Green, a retail tycoon, is the owner of several retail stores including Top Shop. He is worth about $5 billion. Requests for comment from Arcadia Group, of which Green is chairman, were not immediately returned.
The Telegraph’s #MeToo story has been the subject of much conversation this week, raising questions about free speech and the use of nondisclosure agreements.
In granting the temporary injunction, the judge, Sir Terence Etherton, ruled that the businessman was protected because at least five of his alleged victims had signed nondisclosure agreements and received “substantial” payouts. Publishing the allegations would amount to a breach of those deals, the judge wrote. The alleged perpetrator must be given an opportunity, the judge wrote, to show why his anonymity should be protected.
“There is a real prospect that publication by the Telegraph will cause immediate, substantial and possibly irreversible harm to all of the Claimants,” Etherton wrote in an opinion.
The Telegraph argued that the ruling was unfair because the newspaper did not have an agreement with the businessman in question.

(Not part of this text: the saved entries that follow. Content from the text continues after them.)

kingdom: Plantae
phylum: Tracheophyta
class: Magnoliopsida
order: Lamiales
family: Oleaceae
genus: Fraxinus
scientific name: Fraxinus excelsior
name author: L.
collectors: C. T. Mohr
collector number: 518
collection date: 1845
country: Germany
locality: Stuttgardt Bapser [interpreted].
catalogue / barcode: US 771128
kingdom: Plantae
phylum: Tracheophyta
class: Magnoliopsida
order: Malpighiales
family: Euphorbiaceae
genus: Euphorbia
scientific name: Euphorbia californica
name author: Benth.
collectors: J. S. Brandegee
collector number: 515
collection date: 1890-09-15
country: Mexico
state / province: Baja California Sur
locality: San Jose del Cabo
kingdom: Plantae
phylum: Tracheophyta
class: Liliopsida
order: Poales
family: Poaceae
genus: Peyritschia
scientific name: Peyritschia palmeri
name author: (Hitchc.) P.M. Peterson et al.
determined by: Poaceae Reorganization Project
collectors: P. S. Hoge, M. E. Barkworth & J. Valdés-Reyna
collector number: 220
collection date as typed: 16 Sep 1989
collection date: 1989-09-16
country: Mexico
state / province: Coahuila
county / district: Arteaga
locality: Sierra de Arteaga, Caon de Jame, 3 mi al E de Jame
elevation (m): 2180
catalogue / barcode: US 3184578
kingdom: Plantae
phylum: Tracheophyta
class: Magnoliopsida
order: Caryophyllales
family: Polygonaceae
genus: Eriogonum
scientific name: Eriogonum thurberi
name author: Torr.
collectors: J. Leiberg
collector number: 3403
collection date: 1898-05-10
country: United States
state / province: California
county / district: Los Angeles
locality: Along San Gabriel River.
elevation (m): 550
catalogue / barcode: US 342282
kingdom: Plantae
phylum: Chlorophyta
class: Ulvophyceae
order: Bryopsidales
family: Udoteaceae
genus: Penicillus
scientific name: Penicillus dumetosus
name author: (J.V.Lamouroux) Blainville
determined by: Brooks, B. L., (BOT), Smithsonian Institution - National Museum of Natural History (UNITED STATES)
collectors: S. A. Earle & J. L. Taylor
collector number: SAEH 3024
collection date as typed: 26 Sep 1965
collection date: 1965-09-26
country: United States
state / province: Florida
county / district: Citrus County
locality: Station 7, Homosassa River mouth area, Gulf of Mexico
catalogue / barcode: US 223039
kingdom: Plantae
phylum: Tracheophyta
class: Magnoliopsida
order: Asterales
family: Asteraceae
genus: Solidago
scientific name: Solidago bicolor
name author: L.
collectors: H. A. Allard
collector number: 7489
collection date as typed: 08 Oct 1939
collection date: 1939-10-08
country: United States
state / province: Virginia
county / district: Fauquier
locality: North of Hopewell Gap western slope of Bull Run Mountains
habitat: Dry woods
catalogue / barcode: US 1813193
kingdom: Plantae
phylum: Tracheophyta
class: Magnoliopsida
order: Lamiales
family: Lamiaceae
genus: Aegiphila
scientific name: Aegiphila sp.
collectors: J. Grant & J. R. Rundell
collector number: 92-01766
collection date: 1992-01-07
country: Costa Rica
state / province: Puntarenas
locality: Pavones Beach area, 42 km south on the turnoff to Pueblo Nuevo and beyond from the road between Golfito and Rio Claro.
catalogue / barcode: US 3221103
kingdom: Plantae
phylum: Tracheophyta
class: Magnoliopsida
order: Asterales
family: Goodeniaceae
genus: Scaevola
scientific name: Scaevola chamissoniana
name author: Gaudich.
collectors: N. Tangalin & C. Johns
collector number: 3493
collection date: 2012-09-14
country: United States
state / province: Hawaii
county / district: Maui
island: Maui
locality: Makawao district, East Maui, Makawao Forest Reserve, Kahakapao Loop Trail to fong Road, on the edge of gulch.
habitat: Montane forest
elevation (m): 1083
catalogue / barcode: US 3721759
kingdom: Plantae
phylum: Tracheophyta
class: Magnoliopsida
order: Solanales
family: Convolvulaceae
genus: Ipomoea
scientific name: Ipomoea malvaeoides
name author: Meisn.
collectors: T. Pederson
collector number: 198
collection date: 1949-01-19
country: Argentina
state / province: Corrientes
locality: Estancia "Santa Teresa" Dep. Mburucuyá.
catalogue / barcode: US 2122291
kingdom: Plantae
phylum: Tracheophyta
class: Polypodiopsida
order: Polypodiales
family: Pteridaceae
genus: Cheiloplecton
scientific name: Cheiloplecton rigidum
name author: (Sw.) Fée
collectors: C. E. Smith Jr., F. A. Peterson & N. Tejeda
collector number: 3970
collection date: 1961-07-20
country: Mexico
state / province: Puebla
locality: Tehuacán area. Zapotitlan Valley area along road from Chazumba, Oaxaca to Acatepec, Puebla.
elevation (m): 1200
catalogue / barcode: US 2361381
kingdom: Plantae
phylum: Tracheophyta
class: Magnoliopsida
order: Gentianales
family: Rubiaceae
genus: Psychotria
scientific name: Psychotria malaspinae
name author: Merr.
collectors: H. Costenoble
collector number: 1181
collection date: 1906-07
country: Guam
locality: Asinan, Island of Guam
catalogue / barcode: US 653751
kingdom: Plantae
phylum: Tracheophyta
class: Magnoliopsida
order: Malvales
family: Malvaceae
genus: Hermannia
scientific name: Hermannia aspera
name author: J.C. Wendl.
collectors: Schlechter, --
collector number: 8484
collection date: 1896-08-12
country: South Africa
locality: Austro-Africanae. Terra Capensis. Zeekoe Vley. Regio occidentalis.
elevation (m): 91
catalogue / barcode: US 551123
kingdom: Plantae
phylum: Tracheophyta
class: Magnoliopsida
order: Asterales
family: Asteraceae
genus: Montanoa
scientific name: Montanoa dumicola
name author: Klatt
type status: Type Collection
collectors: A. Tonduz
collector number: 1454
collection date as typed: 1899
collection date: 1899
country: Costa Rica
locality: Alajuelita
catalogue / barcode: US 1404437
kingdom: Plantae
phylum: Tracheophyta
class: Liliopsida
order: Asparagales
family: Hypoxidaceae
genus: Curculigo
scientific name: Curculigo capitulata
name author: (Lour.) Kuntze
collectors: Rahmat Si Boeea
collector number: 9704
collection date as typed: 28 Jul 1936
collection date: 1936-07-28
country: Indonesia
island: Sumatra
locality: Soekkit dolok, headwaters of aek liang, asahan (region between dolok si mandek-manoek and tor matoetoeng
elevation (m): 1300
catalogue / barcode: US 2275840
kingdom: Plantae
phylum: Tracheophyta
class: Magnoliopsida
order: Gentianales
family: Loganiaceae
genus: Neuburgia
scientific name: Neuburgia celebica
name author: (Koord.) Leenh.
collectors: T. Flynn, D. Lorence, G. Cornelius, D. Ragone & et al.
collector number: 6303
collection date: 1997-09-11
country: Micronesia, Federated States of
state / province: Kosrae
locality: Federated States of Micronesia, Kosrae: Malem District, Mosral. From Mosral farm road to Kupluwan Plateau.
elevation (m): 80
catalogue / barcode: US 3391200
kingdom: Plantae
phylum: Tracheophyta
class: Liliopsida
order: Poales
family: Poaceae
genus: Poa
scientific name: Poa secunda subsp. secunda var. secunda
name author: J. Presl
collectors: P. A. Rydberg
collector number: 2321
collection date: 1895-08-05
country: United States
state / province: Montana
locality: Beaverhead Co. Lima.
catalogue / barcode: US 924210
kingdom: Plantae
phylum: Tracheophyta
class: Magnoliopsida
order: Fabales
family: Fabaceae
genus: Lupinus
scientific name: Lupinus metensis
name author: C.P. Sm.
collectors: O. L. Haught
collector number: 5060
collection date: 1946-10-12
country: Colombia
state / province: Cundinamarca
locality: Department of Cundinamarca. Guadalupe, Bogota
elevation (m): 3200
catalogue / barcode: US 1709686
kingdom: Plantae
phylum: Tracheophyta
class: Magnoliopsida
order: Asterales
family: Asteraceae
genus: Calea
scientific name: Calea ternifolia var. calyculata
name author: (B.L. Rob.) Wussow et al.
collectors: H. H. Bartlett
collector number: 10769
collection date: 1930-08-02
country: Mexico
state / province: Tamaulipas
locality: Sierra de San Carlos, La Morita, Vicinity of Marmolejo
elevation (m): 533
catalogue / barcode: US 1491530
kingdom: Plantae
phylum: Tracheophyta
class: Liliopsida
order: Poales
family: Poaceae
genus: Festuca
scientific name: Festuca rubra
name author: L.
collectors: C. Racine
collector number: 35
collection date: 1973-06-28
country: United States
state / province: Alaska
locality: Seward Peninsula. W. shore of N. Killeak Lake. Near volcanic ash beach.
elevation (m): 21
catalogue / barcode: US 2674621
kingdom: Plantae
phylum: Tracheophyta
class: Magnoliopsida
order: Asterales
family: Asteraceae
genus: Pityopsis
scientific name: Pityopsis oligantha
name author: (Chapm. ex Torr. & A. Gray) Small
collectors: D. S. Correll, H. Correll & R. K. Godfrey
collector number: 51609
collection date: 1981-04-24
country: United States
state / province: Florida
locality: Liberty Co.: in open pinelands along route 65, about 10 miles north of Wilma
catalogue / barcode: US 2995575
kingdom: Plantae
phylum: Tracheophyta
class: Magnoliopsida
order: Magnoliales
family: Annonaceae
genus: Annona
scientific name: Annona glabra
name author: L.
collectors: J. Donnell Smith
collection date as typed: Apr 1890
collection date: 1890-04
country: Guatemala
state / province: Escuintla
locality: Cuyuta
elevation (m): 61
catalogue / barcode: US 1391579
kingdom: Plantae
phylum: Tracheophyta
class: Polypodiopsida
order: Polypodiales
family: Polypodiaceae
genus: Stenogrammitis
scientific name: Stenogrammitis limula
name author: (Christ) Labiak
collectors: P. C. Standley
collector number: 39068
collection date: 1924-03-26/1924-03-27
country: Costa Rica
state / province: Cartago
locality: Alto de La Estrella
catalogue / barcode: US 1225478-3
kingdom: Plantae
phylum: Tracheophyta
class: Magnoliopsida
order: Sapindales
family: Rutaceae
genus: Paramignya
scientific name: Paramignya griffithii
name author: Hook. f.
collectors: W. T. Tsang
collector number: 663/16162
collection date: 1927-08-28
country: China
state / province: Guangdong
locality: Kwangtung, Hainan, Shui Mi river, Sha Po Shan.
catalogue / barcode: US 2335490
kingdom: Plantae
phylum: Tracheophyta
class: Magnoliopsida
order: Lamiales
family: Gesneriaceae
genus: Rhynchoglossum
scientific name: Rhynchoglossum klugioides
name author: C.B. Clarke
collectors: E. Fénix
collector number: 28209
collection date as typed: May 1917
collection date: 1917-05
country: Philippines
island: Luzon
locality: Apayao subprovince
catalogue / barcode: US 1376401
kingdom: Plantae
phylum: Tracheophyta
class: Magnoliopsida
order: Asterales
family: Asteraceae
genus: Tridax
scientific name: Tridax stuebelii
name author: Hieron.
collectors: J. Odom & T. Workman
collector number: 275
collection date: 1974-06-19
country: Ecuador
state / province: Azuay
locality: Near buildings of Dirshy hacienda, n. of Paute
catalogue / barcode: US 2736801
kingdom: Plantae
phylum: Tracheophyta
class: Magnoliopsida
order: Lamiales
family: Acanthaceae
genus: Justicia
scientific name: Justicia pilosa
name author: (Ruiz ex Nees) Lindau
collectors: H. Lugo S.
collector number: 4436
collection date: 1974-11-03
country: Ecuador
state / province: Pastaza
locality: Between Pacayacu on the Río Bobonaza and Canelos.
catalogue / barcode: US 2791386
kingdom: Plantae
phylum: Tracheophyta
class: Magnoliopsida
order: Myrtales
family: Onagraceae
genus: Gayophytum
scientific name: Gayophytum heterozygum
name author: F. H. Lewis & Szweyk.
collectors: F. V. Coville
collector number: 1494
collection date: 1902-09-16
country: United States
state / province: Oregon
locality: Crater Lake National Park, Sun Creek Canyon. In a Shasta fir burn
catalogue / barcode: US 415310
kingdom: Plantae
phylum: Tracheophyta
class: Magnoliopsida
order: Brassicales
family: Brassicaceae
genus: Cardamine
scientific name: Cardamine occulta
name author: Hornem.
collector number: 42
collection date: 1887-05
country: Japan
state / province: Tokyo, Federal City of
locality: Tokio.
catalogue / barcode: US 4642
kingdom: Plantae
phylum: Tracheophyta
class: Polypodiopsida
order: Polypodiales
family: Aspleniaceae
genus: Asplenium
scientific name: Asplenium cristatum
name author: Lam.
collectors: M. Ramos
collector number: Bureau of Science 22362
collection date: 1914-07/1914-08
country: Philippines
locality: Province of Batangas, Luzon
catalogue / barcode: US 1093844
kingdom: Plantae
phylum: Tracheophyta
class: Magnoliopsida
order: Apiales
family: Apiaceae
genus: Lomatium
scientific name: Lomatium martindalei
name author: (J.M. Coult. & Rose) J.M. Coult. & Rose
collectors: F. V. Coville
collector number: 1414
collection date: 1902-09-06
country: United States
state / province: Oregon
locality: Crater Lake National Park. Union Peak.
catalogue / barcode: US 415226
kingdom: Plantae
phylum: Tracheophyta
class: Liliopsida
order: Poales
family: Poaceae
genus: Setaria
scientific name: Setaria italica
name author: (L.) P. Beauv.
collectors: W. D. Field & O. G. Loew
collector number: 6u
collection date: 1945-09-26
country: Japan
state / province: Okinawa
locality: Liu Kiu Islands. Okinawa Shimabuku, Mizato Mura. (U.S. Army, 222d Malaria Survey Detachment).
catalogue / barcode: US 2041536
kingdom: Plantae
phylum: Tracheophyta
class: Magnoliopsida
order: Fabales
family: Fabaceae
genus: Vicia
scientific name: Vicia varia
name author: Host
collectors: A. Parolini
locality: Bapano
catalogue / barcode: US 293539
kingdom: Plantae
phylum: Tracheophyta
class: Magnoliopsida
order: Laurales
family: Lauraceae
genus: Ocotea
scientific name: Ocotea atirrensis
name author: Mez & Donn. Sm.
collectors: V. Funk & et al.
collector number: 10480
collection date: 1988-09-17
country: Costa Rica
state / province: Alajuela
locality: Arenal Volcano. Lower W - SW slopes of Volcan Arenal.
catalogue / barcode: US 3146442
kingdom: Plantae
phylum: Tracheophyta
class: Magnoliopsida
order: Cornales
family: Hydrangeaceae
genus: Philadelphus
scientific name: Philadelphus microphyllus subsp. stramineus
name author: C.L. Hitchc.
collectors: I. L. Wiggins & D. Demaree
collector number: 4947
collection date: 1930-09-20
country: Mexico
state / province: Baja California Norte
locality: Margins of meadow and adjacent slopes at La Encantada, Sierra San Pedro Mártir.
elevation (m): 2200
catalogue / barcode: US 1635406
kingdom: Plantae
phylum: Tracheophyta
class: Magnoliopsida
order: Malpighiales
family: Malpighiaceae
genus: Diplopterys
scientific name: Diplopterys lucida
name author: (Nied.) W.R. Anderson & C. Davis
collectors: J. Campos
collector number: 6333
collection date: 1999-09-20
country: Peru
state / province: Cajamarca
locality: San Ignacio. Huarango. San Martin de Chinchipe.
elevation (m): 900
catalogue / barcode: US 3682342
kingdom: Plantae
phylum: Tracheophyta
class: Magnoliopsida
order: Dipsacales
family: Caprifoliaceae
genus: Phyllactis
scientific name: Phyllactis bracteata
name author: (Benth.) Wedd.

Its attorneys argued that there was a “clear public interest” in publishing the findings, “not least to alert those who might be applying to work for him.” According to the Telegraph, the businessman spent upward of $600,000 in fees for seven lawyers to fight publication of the piece.
On Wednesday, the Telegraph filled its front page with a story about the story. “The British #MeToo scandal which cannot be revealed,” the headline read.
“The accusations against the businessman, who cannot be identified, would be sure to reignite the #MeToo movement against the mistreatment of women, minorities and others by powerful employers,” the paper wrote in the article.
Critics say nondisclosure agreements are often used to silence critics and hide patterns of bad behavior.
British Prime Minister Theresa May has said that she would like to pass a law restricting the use of these kinds of agreements. On Tuesday, Maria Miller, chair of the Women and Equalities Committee in the House of Commons, called the use of gag orders “shocking.” NDAs should not be used “where there are accusations of sexual misconduct and wider bullying,” Miller said.